Rewrite the records with every "Последнее сообщение" replaced by "Last message", leaving everything else unchanged.

*** Opening of Information given ***

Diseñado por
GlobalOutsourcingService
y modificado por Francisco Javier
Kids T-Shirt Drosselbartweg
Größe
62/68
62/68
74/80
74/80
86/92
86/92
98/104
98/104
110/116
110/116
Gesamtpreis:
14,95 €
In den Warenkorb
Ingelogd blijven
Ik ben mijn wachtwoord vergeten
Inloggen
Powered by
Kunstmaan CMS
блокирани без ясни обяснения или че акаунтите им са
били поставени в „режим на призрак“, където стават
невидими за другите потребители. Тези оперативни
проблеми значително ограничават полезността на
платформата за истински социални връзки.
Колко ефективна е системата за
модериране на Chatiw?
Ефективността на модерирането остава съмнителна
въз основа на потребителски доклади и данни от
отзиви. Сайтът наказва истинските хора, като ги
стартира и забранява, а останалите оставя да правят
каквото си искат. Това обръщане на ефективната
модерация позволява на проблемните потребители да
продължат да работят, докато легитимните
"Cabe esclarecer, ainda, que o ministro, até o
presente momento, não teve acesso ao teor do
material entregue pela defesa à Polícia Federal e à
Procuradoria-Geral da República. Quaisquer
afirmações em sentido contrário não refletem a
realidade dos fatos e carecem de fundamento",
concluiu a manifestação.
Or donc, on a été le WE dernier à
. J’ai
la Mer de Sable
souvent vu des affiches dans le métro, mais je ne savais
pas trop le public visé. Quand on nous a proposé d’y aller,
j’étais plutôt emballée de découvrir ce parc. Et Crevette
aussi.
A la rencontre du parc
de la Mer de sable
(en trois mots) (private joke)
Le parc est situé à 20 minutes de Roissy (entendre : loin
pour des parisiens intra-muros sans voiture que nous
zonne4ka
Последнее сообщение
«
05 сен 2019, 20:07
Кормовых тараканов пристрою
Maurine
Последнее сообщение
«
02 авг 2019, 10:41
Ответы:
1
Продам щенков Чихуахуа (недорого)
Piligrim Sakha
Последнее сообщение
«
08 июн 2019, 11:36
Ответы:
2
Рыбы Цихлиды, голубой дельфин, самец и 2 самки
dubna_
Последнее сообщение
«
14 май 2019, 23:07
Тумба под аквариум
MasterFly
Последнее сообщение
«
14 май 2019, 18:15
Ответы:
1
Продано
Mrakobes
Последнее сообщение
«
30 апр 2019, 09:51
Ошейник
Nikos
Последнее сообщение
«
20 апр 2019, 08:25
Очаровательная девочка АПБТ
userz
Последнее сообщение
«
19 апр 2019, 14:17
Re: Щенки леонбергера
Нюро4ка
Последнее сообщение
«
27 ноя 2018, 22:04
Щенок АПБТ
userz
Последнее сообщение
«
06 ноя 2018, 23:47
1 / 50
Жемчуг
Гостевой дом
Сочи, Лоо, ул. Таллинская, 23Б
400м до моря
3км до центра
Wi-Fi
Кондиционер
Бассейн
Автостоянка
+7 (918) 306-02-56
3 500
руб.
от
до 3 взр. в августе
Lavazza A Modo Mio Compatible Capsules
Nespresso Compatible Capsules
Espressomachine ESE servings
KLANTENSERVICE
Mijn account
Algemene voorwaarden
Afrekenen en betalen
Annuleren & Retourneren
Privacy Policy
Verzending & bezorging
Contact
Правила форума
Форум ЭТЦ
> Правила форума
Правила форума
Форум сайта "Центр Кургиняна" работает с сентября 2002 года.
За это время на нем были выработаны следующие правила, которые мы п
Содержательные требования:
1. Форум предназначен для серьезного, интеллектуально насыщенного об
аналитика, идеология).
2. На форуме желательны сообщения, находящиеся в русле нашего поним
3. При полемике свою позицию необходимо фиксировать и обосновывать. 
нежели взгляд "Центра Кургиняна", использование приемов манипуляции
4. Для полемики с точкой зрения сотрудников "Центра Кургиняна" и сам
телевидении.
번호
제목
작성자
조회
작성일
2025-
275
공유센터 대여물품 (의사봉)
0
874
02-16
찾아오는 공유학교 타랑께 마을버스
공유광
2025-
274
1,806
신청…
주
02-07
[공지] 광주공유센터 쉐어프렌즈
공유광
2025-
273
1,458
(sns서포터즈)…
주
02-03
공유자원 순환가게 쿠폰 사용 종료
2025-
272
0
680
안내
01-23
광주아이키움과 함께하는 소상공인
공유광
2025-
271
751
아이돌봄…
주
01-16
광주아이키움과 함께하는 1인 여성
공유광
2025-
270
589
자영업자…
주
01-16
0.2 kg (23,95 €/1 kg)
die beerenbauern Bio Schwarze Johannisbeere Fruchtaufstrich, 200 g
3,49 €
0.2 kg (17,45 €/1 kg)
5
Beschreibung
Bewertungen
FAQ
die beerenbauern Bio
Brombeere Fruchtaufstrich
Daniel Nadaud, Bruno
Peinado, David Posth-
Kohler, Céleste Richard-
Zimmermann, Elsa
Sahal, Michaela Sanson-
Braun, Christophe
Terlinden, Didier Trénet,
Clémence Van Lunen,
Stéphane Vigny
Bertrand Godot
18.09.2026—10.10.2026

*** Close of Information given ***

(Task answer)
Diseñado por
GlobalOutsourcingService
y modificado por Francisco Javier
Kids T-Shirt Drosselbartweg
Größe
62/68
62/68
74/80
74/80
86/92
86/92
98/104
98/104
110/116
110/116
Gesamtpreis:
14,95 €
In den Warenkorb
Ingelogd blijven
Ik ben mijn wachtwoord vergeten
Inloggen
Powered by
Kunstmaan CMS
блокирани без ясни обяснения или че акаунтите им са
били поставени в „режим на призрак“, където стават
невидими за другите потребители. Тези оперативни
проблеми значително ограничават полезността на
платформата за истински социални връзки.
Колко ефективна е системата за
модериране на Chatiw?
Ефективността на модерирането остава съмнителна
въз основа на потребителски доклади и данни от
отзиви. Сайтът наказва истинските хора, като ги
стартира и забранява, а останалите оставя да правят
каквото си искат. Това обръщане на ефективната
модерация позволява на проблемните потребители да
продължат да работят, докато легитимните
"Cabe esclarecer, ainda, que o ministro, até o
presente momento, não teve acesso ao teor do
material entregue pela defesa à Polícia Federal e à
Procuradoria-Geral da República. Quaisquer
afirmações em sentido contrário não refletem a
realidade dos fatos e carecem de fundamento",
concluiu a manifestação.
Or donc, on a été le WE dernier à
. J’ai
la Mer de Sable
souvent vu des affiches dans le métro, mais je ne savais
pas trop le public visé. Quand on nous a proposé d’y aller,
j’étais plutôt emballée de découvrir ce parc. Et Crevette
aussi.
A la rencontre du parc
de la Mer de sable
(en trois mots) (private joke)
Le parc est situé à 20 minutes de Roissy (entendre : loin
pour des parisiens intra-muros sans voiture que nous
zonne4ka
Last message
«
05 сен 2019, 20:07
Кормовых тараканов пристрою
Maurine
Last message
«
02 авг 2019, 10:41
Ответы:
1
Продам щенков Чихуахуа (недорого)
Piligrim Sakha
Last message
«
08 июн 2019, 11:36
Ответы:
2
Рыбы Цихлиды, голубой дельфин, самец и 2 самки
dubna_
Last message
«
14 май 2019, 23:07
Тумба под аквариум
MasterFly
Last message
«
14 май 2019, 18:15
Ответы:
1
Продано
Mrakobes
Last message
«
30 апр 2019, 09:51
Ошейник
Nikos
Last message
«
20 апр 2019, 08:25
Очаровательная девочка АПБТ
userz
Last message
«
19 апр 2019, 14:17
Re: Щенки леонбергера
Нюро4ка
Last message
«
27 ноя 2018, 22:04
Щенок АПБТ
userz
Last message
«
06 ноя 2018, 23:47
1 / 50
Жемчуг
Гостевой дом
Сочи, Лоо, ул. Таллинская, 23Б
400м до моря
3км до центра
Wi-Fi
Кондиционер
Бассейн
Автостоянка
+7 (918) 306-02-56
3 500
руб.
от
до 3 взр. в августе
Lavazza A Modo Mio Compatible Capsules
Nespresso Compatible Capsules
Espressomachine ESE servings
KLANTENSERVICE
Mijn account
Algemene voorwaarden
Afrekenen en betalen
Annuleren & Retourneren
Privacy Policy
Verzending & bezorging
Contact
Правила форума
Форум ЭТЦ
> Правила форума
Правила форума
Форум сайта "Центр Кургиняна" работает с сентября 2002 года.
За это время на нем были выработаны следующие правила, которые мы п
Содержательные требования:
1. Форум предназначен для серьезного, интеллектуально насыщенного об
аналитика, идеология).
2. На форуме желательны сообщения, находящиеся в русле нашего поним
3. При полемике свою позицию необходимо фиксировать и обосновывать. 
нежели взгляд "Центра Кургиняна", использование приемов манипуляции
4. Для полемики с точкой зрения сотрудников "Центра Кургиняна" и сам
телевидении.
번호
제목
작성자
조회
작성일
2025-
275
공유센터 대여물품 (의사봉)
0
874
02-16
찾아오는 공유학교 타랑께 마을버스
공유광
2025-
274
1,806
신청…
주
02-07
[공지] 광주공유센터 쉐어프렌즈
공유광
2025-
273
1,458
(sns서포터즈)…
주
02-03
공유자원 순환가게 쿠폰 사용 종료
2025-
272
0
680
안내
01-23
광주아이키움과 함께하는 소상공인
공유광
2025-
271
751
아이돌봄…
주
01-16
광주아이키움과 함께하는 1인 여성
공유광
2025-
270
589
자영업자…
주
01-16
0.2 kg (23,95 €/1 kg)
die beerenbauern Bio Schwarze Johannisbeere Fruchtaufstrich, 200 g
3,49 €
0.2 kg (17,45 €/1 kg)
5
Beschreibung
Bewertungen
FAQ
die beerenbauern Bio
Brombeere Fruchtaufstrich
Daniel Nadaud, Bruno
Peinado, David Posth-
Kohler, Céleste Richard-
Zimmermann, Elsa
Sahal, Michaela Sanson-
Braun, Christophe
Terlinden, Didier Trénet,
Clémence Van Lunen,
Stéphane Vigny
Bertrand Godot
18.09.2026—10.10.2026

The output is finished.